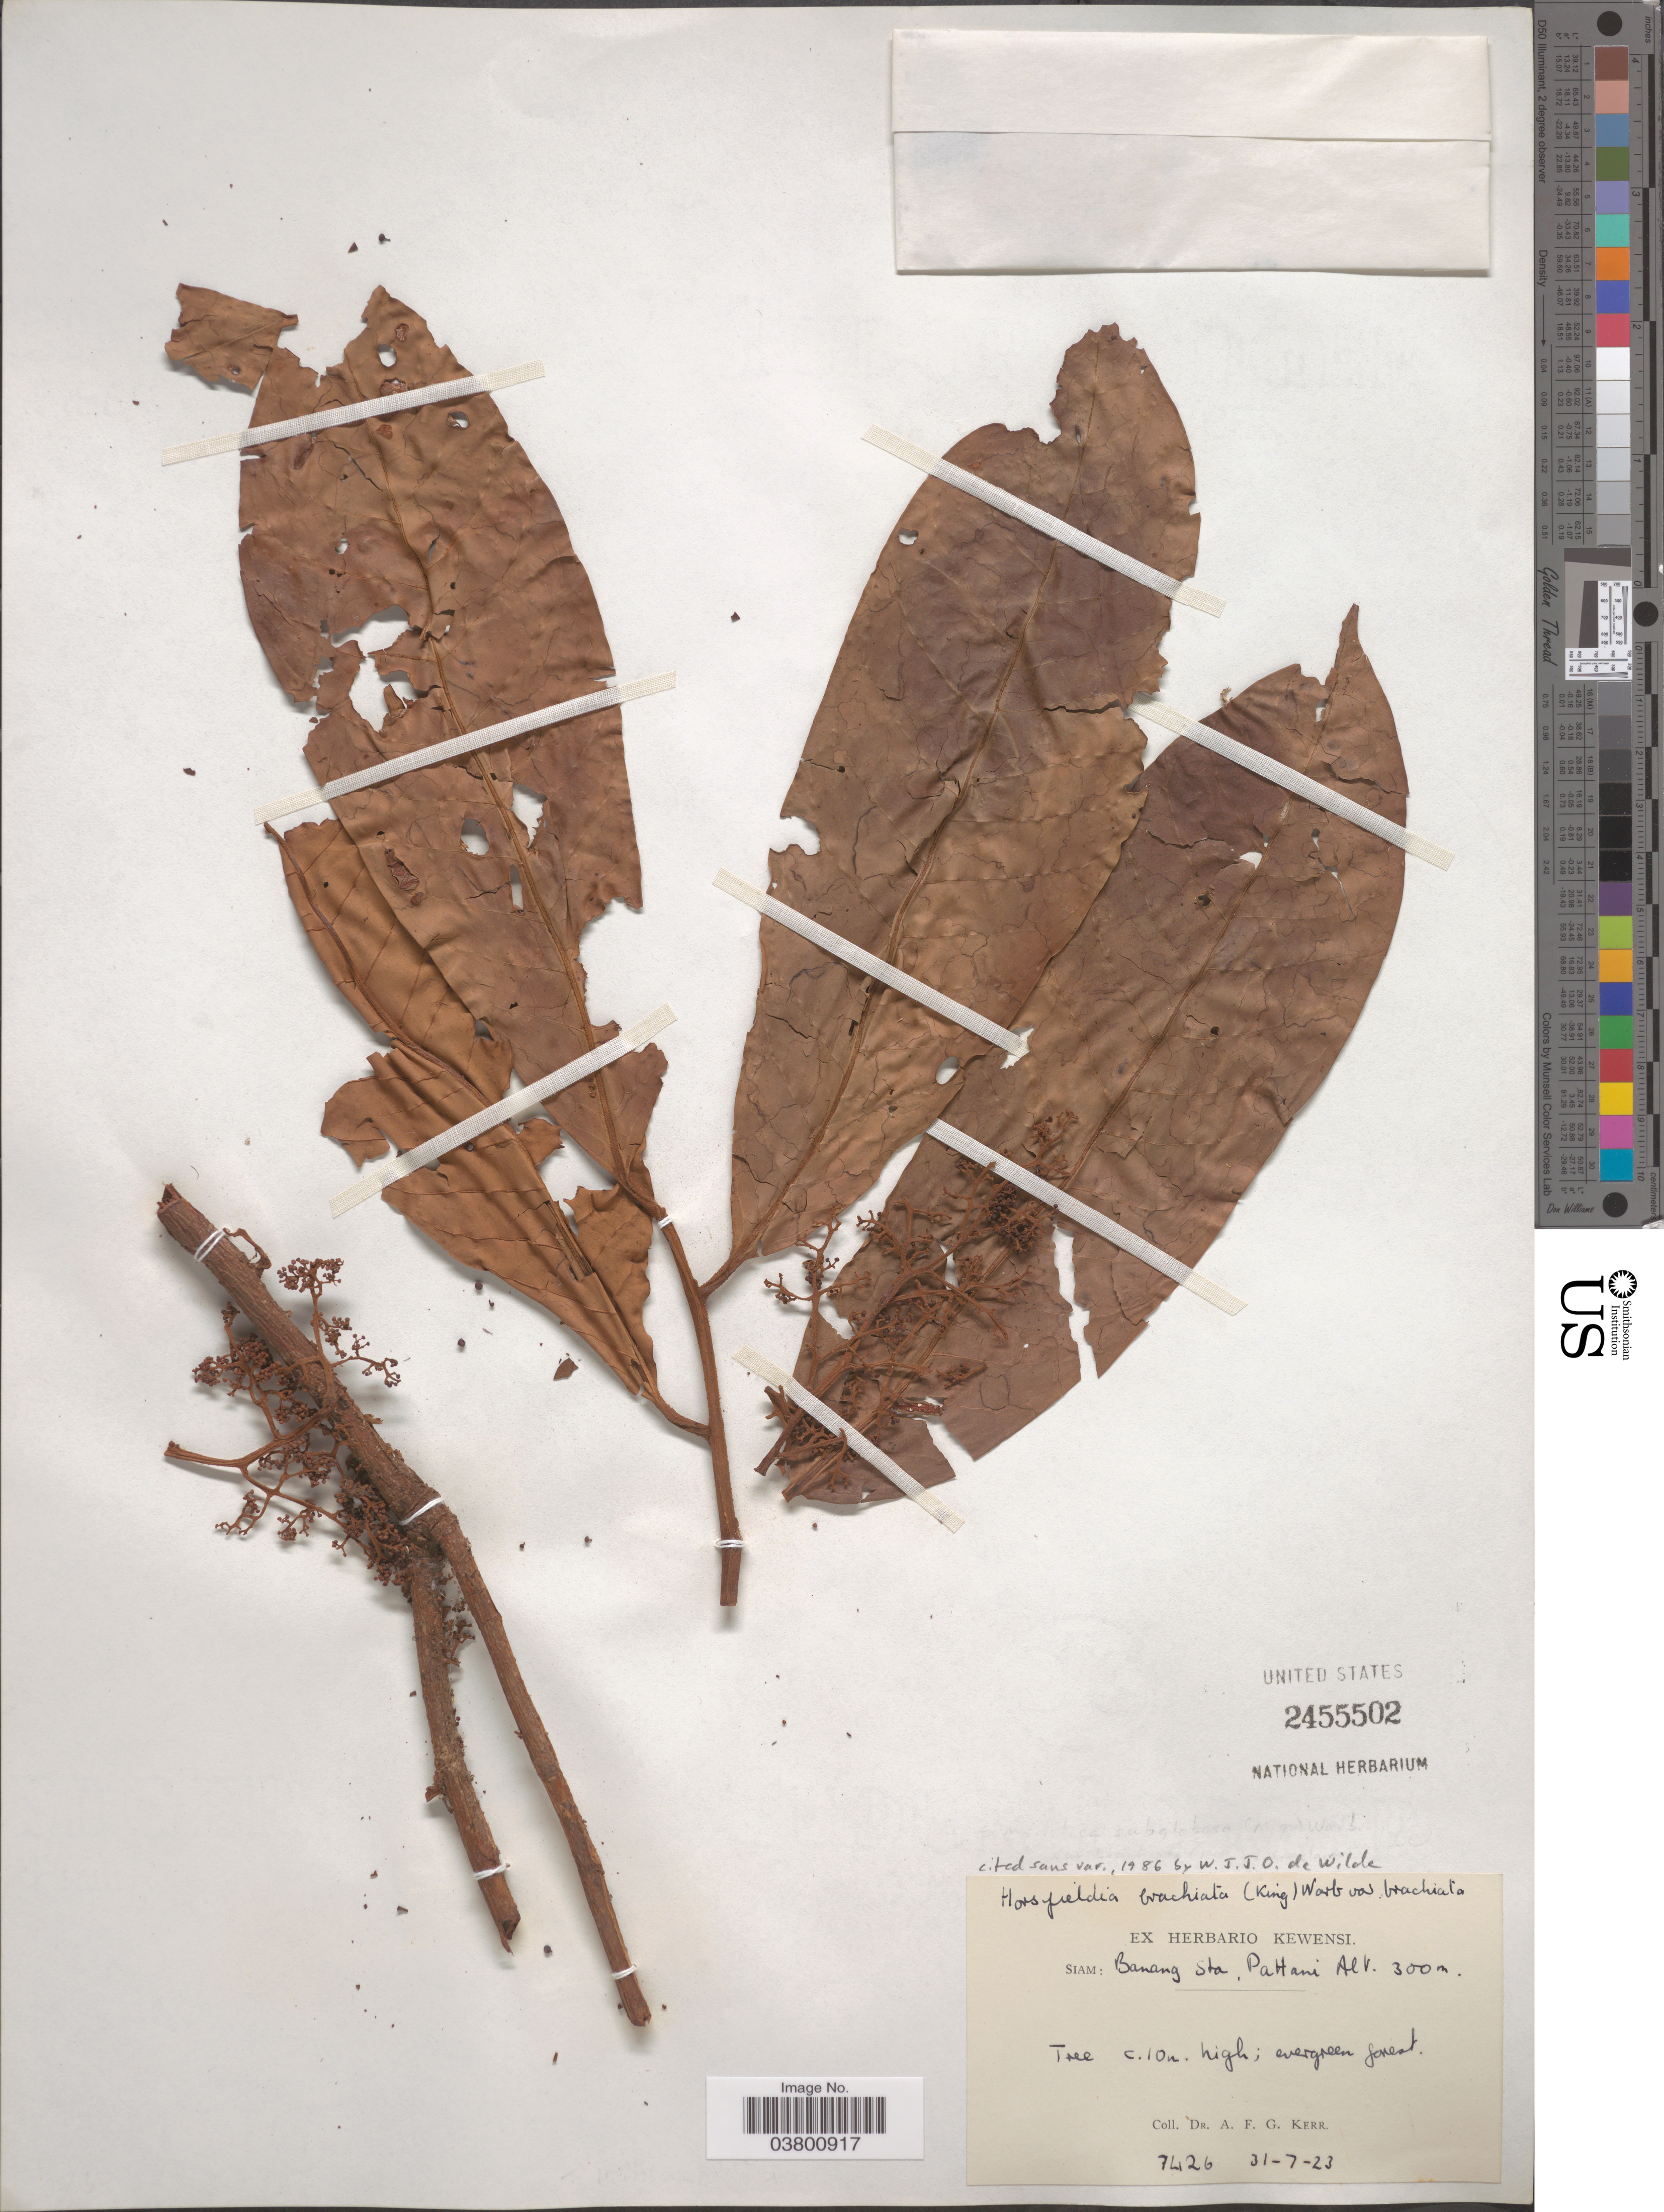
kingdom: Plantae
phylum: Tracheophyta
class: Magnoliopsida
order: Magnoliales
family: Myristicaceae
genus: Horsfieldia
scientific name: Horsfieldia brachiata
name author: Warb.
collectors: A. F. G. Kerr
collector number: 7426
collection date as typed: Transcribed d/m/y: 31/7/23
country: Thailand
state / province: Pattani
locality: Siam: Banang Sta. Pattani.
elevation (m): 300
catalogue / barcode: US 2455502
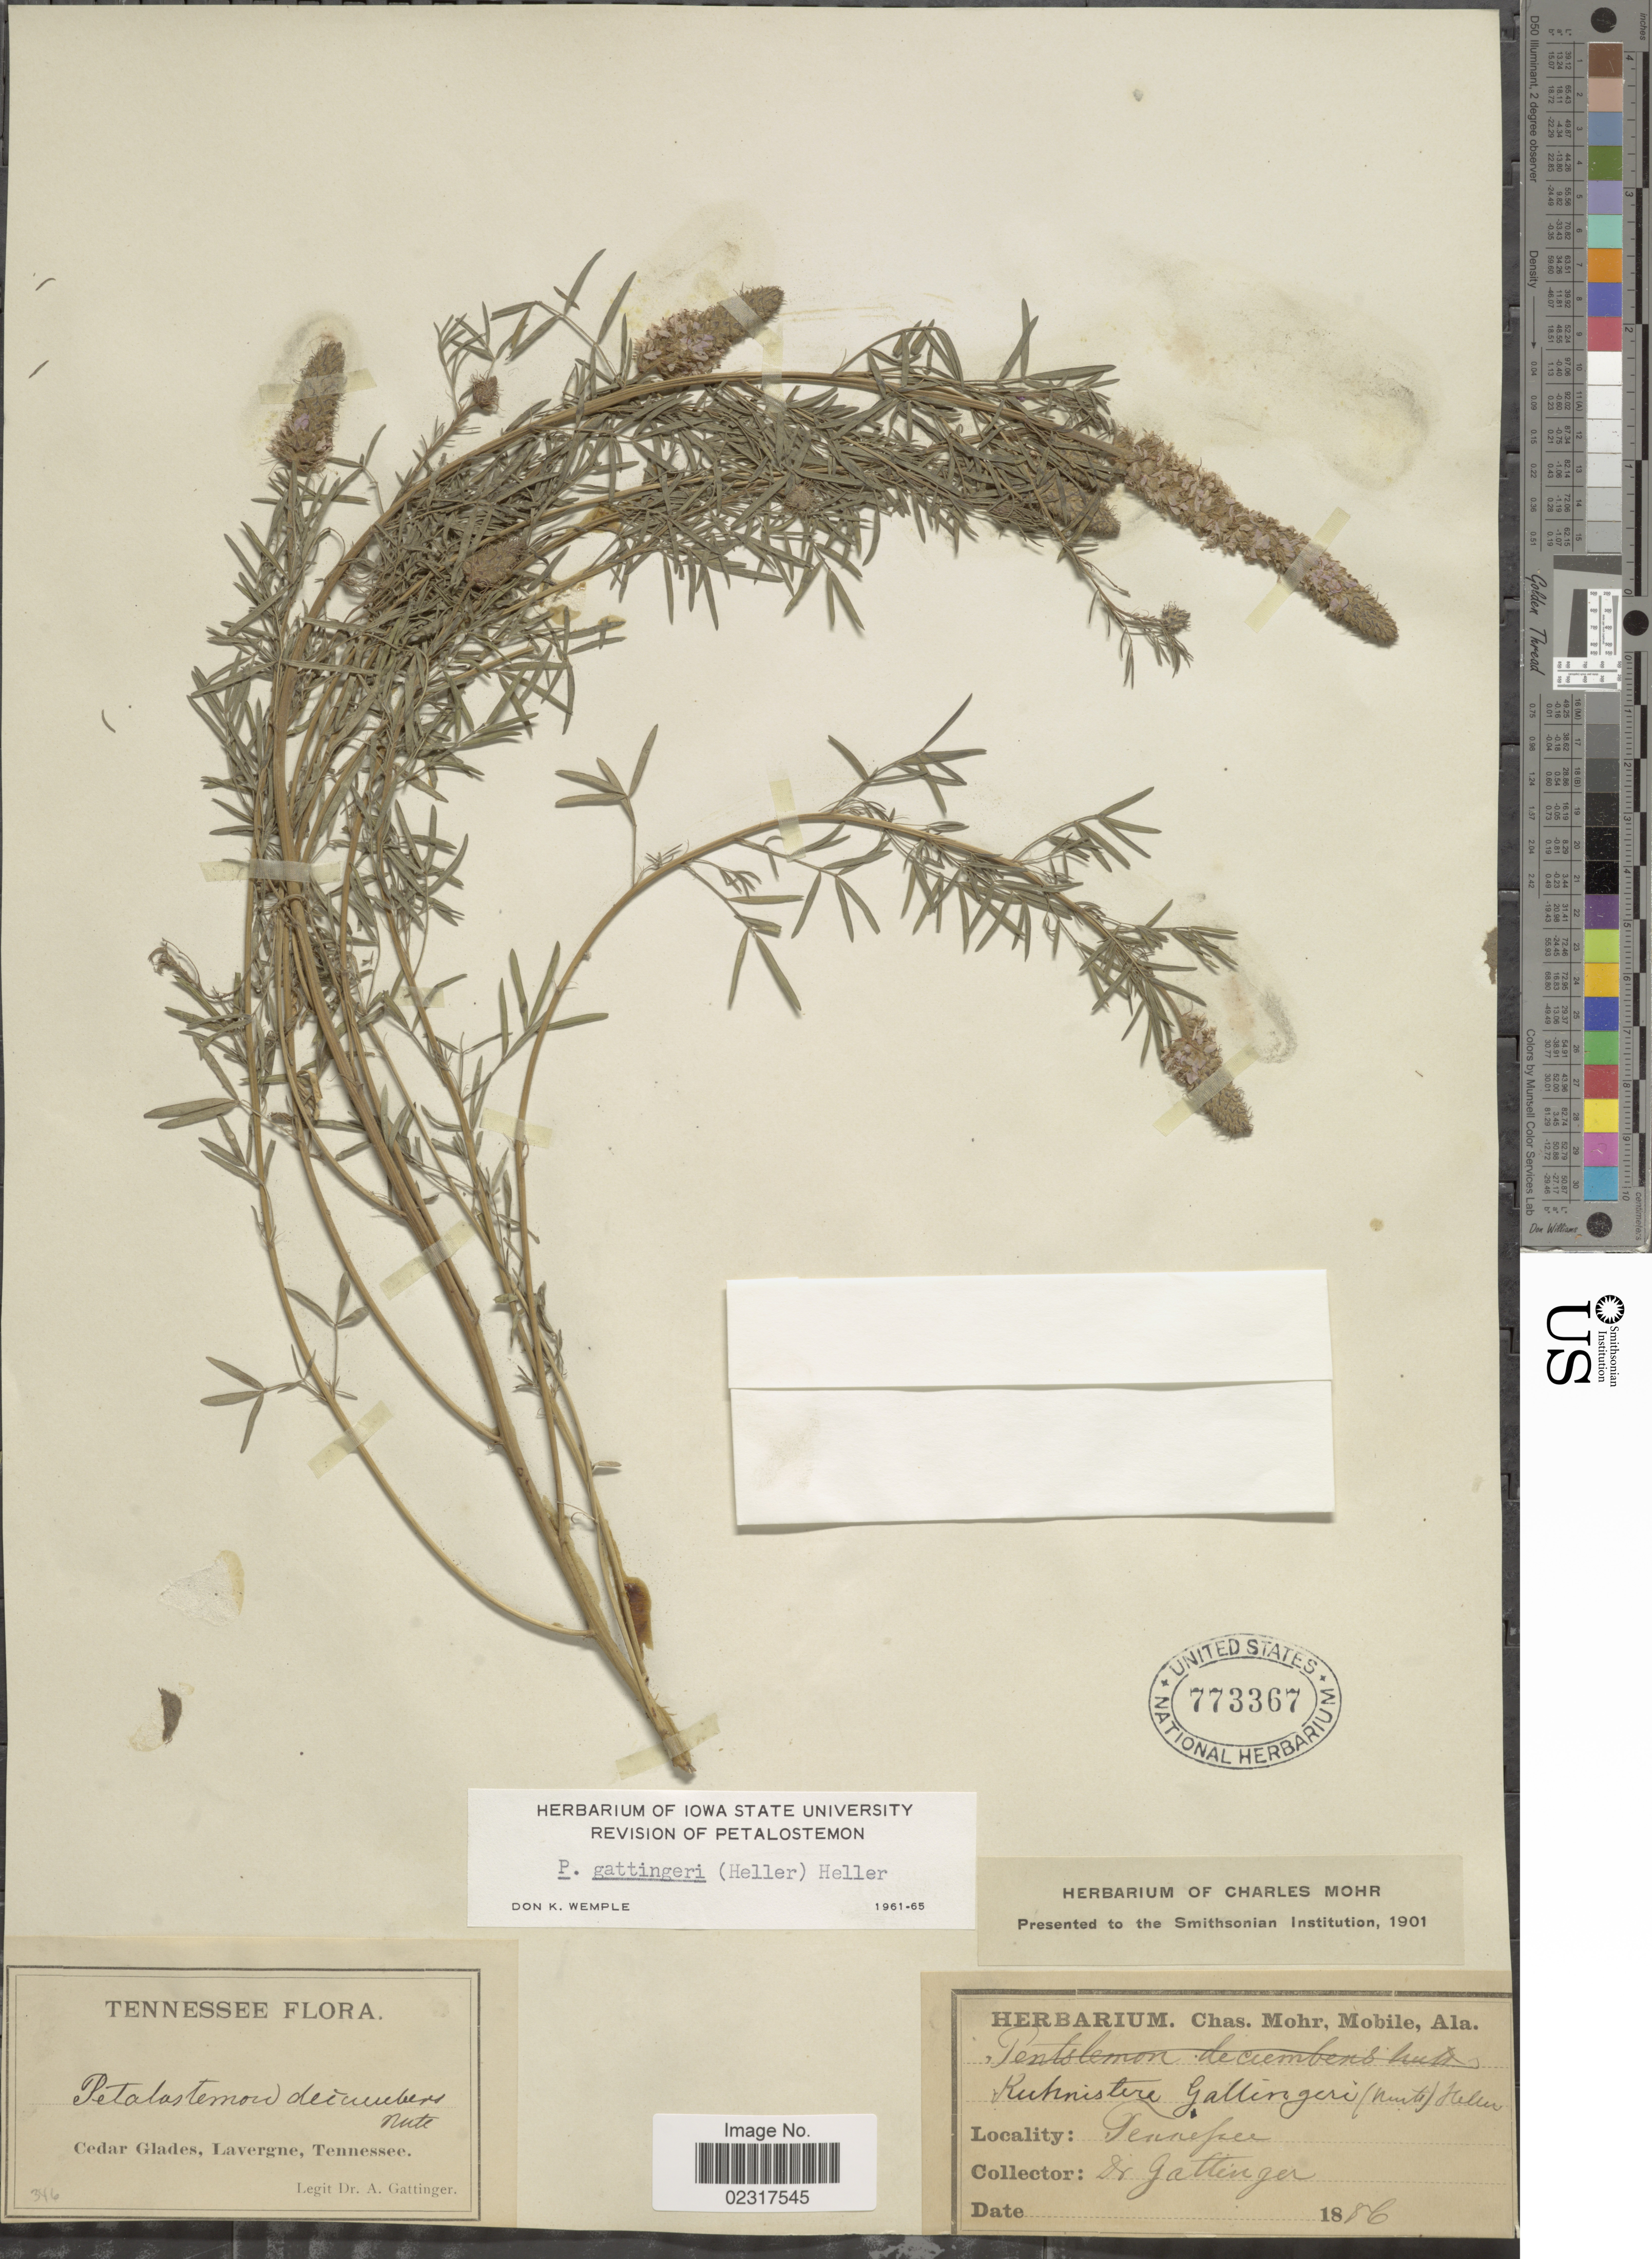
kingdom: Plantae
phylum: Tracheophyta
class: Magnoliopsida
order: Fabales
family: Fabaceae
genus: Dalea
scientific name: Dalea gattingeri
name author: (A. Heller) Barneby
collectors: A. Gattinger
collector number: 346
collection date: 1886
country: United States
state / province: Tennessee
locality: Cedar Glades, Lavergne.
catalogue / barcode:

■ ■ ■ ■

■ SHORT PROBLEM ■
Lay out every line of these records as one numbered list, skipping blank lines and leaving out the pictures.

■ FINAL RESULT ■
1. kingdom: Plantae
2. phylum: Tracheophyta
3. class: Magnoliopsida
4. order: Magnoliales
5. family: Myristicaceae
6. genus: Horsfieldia
7. scientific name: Horsfieldia brachiata
8. name author: Warb.
9. collectors: A. F. G. Kerr
10. collector number: 7426
11. collection date as typed: Transcribed d/m/y: 31/7/23
12. country: Thailand
13. state / province: Pattani
14. locality: Siam: Banang Sta. Pattani.
15. elevation (m): 300
16. catalogue / barcode: US 2455502
17. kingdom: Plantae
18. phylum: Tracheophyta
19. class: Magnoliopsida
20. order: Fabales
21. family: Fabaceae
22. genus: Dalea
23. scientific name: Dalea gattingeri
24. name author: (A. Heller) Barneby
25. collectors: A. Gattinger
26. collector number: 346
27. collection date: 1886
28. country: United States
29. state / province: Tennessee
30. locality: Cedar Glades, Lavergne.
31. catalogue / barcode:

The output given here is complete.